Knowledge of memory disorders has allowed us to understand better memory. Loss of memory (Amnesia) can result from extensive damage to the temporal lobe, hippocampus, dentate gyrus, amygdala, thalamus or the mammillary bodies etc. Other diseases like Alzheimer’s and Parkinson, Hyperthymia syndrome can all affect the autobiographical memory, or Korsakoff syndrome or psychosis as an organic brain disease with memory loss and shrinkage of the neurons in the pre-frontal cortex. Other viral disease like SARS-CoV-1, MERS-CoV, Ebola and even Influenza viruses can produce the symptoms of amnesia.

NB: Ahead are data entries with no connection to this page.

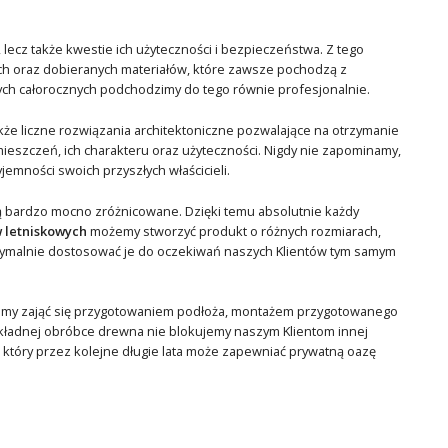
lecz także kwestie ich użyteczności i bezpieczeństwa. Z tego
 oraz dobieranych materiałów, które zawsze pochodzą z
ych całorocznych podchodzimy do tego równie profesjonalnie.
kże liczne rozwiązania architektoniczne pozwalające na otrzymanie
zczeń, ich charakteru oraz użyteczności. Nigdy nie zapominamy,
emności swoich przyszłych właścicieli.
są bardzo mocno zróżnicowane. Dzięki temu absolutnie każdy
 letniskowych
możemy stworzyć produkt o różnych rozmiarach,
maksymalnie dostosować je do oczekiwań naszych Klientów tym samym
emy zająć się przygotowaniem podłoża, montażem przygotowanego
dokładnej obróbce drewna nie blokujemy naszym Klientom innej
 który przez kolejne długie lata może zapewniać prywatną oazę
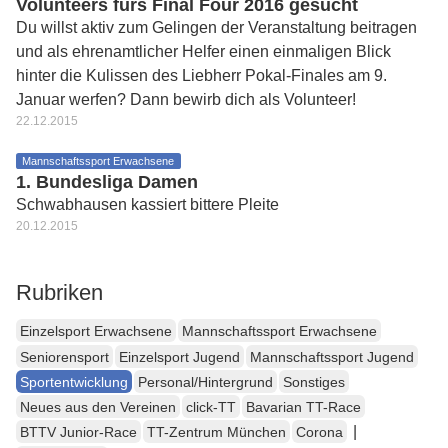
Volunteers fürs Final Four 2016 gesucht
Du willst aktiv zum Gelingen der Veranstaltung beitragen
und als ehrenamtlicher Helfer einen einmaligen Blick
hinter die Kulissen des Liebherr Pokal-Finales am 9.
Januar werfen? Dann bewirb dich als Volunteer!
22.12.2015
Mannschaftssport Erwachsene
1. Bundesliga Damen
Schwabhausen kassiert bittere Pleite
20.12.2015
Rubriken
Einzelsport Erwachsene
Mannschaftssport Erwachsene
Seniorensport
Einzelsport Jugend
Mannschaftssport Jugend
Sportentwicklung
Personal/Hintergrund
Sonstiges
Neues aus den Vereinen
click-TT
Bavarian TT-Race
|
BTTV Junior-Race
TT-Zentrum München
Corona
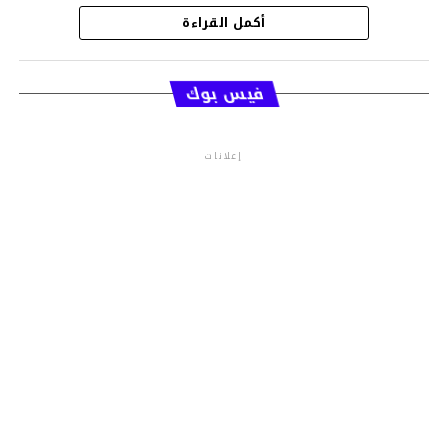
أكمل القراءة
قسم الاخبار
فيس بوك
إعلانات
م.م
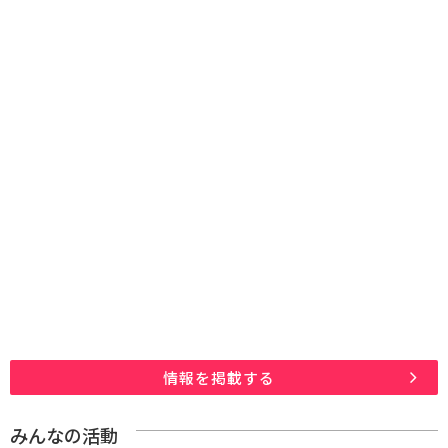
情報を掲載する
みんなの活動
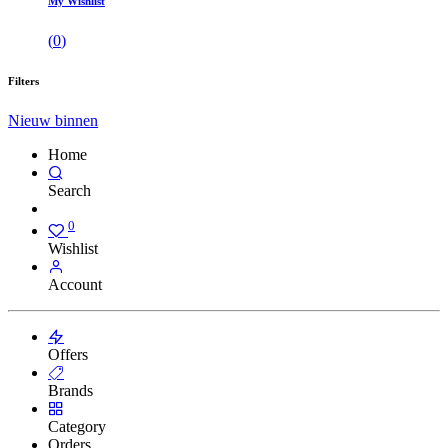
My Wishlist
(
0
)
Filters
Nieuw binnen
Home
Search
0
Wishlist
Account
Offers
Brands
Category
Orders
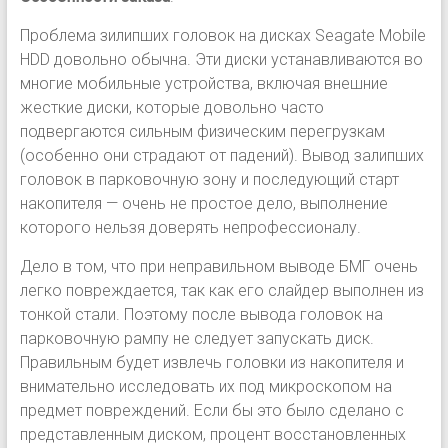
Проблема зилипших головок на дисках Seagate Mobile
HDD довольно обычна. Эти диски устанавливаются во
многие мобильные устройства, включая внешние
жесткие диски, которые довольно часто
подвергаются сильным физическим перегрузкам
(особенно они страдают от падений). Вывод залипших
головок в парковочную зону и последующий старт
накопителя — очень не простое дело, выполнение
которого нельзя доверять непрофессионалу.
Дело в том, что при неправильном выводе БМГ очень
легко повреждается, так как его слайдер выполнен из
тонкой стали. Поэтому после вывода головок на
парковочную рампу не следует запускать диск.
Правильным будет извлечь головки из накопителя и
внимательно исследовать их под микроскопом на
предмет повреждений. Если бы это было сделано с
представленным диском, процент восстановленных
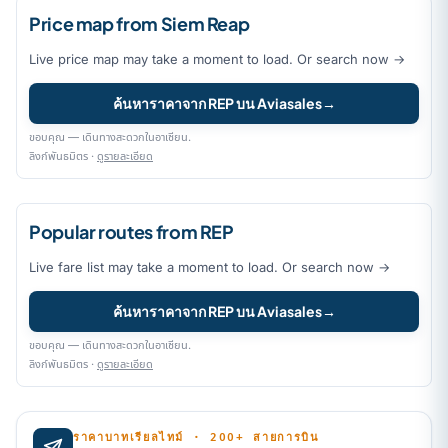
Price map from Siem Reap
Live price map may take a moment to load. Or search now →
ค้นหาราคาจาก REP บน Aviasales
→
ขอบคุณ — เดินทางสะดวกในอาเซียน.
ลิงก์พันธมิตร ·
ดูรายละเอียด
Popular routes from REP
Live fare list may take a moment to load. Or search now →
ค้นหาราคาจาก REP บน Aviasales
→
ขอบคุณ — เดินทางสะดวกในอาเซียน.
ลิงก์พันธมิตร ·
ดูรายละเอียด
ราคาบาทเรียลไทม์ · 200+ สายการบิน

Stress has a significant effect on memory formation and learning. The brain releases hormones and neurotransmitters (Glucocorticoids, Catecholamines) in response to stressful situations which affect the memory encoded in the hippocampus. Chronic stress has shown the way neurotransmitters are produced to impact the hippocampus in rats’ brain. Post-traumatic stress situations in a life experience can be relieved when the memories of a traumatic event can be situated and delt with. Glucocorticoids released during stress can cause damage to the neurons located in the hippocampal region of the brain. The CA1 neurons found in the hippocampus can be destroyed, forcing the re-uptake of the glutamate and decreasing the release of the glucose… examples in the prisoners of war (PTSD) or in child abuse cases…
Sleep affect memory consolidation. When one does not get enough sleep. It become difficult to learn. During sleep, the hippocampus replays the events of the day for the neocortex, then the neocortex reviews them and processes the memories to move them into long-term memory. Scientists believe that this is one of the primary functions of sleep. There is so much to discover on this topic relating on the power of Memory.
There is a certain lifestyle able to affect your memory and I would like to touch the matter a little. We saw what a lack of sleep can do to the memory but there are other unexpected conditions to watch as well including medication, diet, etc. By example a non-functioning thyroid will render a patient hot or cold, anxious at time and depressed, lagging on the memories, but the thyroid hormone has no interaction on the brain and the memory. The same goes with the menopause and the hot flashes when a woman can become unable to remember names or stories, but there again. These hormones have nothing to do with the brain.
Anxiety, depression, stress and even bipolar disorders can disrupt the neural pathway taken by the memories. The severity of the memory loss depends on the severity of the mood disorder. Smoking can damage the brain by impairing it brain supply. Even a cold or any infection can mess up your ability to think. Vegetarian diets are lacking vitamin B12 responsible in keeping the nerve cells healthy and functional. B12 is also enter in the fabrication of the DNA.
Some literature reports the well-being of green tea on the fact that substances like L-theanine has the ability in increasing the neogenesis in the hippocampus improving short term memory and learning. Exercises have also a primordial role because the more you sweat, the more your memory improves it function.
To conclude, I would urge anybody who enjoyed this article, to find time for reading with a special attention, the classic book of Kandle: “In search of Memory”. I just would like to echo some of his words: “Has it ever struck you…that Life is all Memory, except for the one present moment that goes by you, so quickly that you hardly catch it going…?” Recently, on Mother’s Day, I felt the” power of Memory” while the circumstances bought to light the souvenirs of nice moments passed in company of my beloved mother, Claire Laurent Coles.
May this paper help anybody appreciate this God given gift. we all have available in us.